03. 12. Der Stratosphärenforscher Joseph Arthur Stanislaus Berson, der zu wissenschaftlichen Zwecken 91 Ballonfahrten durchführte, stirbt in Berlin. Sein Grab befindet sich auf dem Landeseigenen Parkfriedhof Lichterfelde.
04. 12. Im Hofmann-Haus in der Sigismundstraße 4 (Tiergarten) findet eine Robert-Mayer-Gedenkstunde der Bunsen-Gesellschaft statt.
05. 12. Die 75-Jahr-Feier der Deutschen Chemischen Gesellschaft findet im Hofmann-Haus in der Sigismundstraße 4 (Tiergarten) statt. Staatsrat W. Schieber hielt den einführenden Vortrag über Wesen und Wirken der Deutschen Chemischen Gesellschaft.
07. 12. Wilhelm Furtwängler dirigiert in Berlin die Erstaufführung des »Hymnischen Konzerts« von Heinz Schubert.
09. 12. Die Forschungsführung des Reichsministeriums für Luftfahrt verfügt die Ausgliederung des Instituts für Elektrophysik aus der Versuchsanstalt für Luftfahrt und die Angliederung an die Forschungsanstalt für Segelflug.

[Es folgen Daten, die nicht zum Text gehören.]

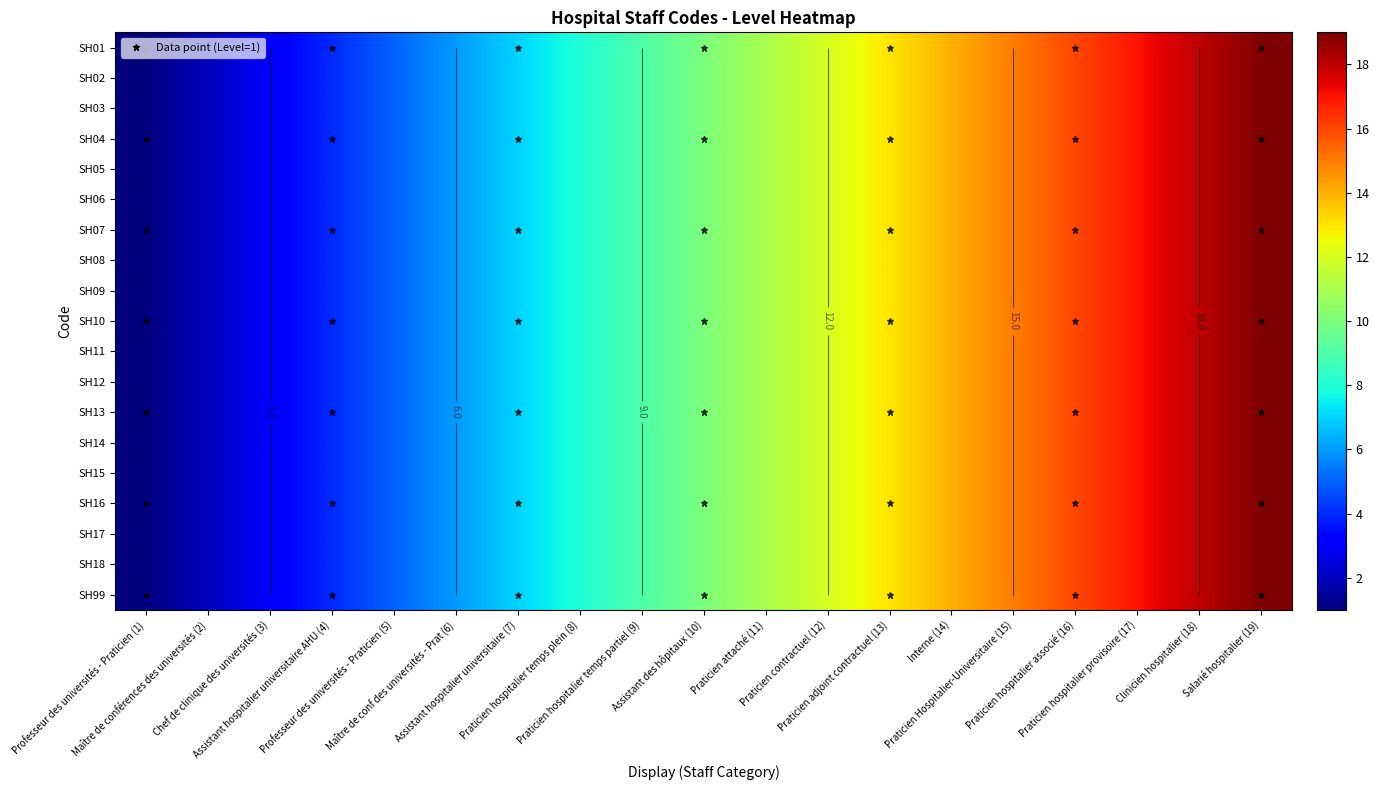

At Chef de clinique des universités (3), list the series in order from smallest to largest.

SH01, SH02, SH03, SH04, SH05, SH06, SH07, SH08, SH09, SH10, SH11, SH12, SH13, SH14, SH15, SH16, SH17, SH18, SH99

10. 12. Der Schriftsteller und Theologe Jochen Klepper, seit 1931 in Berlin tätig, 1937 aus der Reichsschriftumskammer ausgeschlossen, geht mit seiner jüdischen Frau und seiner Stieftochter, um diese vor dem KZ zu bewahren, in den Freitod.
22. 12. Die Widerstandskämpfer Harro Schulze-Boysen, seine Ehefrau Libertas Schulze-Boysen, Arvid Harnack und Kurt Schumacher, alle von der Widerstandsgruppe »Rote Kapelle«, werden in Plötzensee hingerichtet.
28. 12. Der Turner Alfred Flatow kommt in Theresienstadt um. Der Sportler der Berliner Turnerschaft gewann bei den Olympischen Spielen in Athen 1896 die Goldmedaille Barren- und Reck-Mannschaft, die Goldmedaille Barren-Einzel und die Silbermedaille Reck-Einzel.
30. 12. 66 Kinder, darunter vier Säuglinge, werden auf der Kinderstation des Jüdischen Krankenhauses untergebracht. Die jüdischen Kinderheime waren geschlossen worden.
31. 12. Das Reichsministerium für Volksaufklärung und Propaganda erläßt eine Verordnung, nach der Berliner Privattheater geschlossen werden sollen.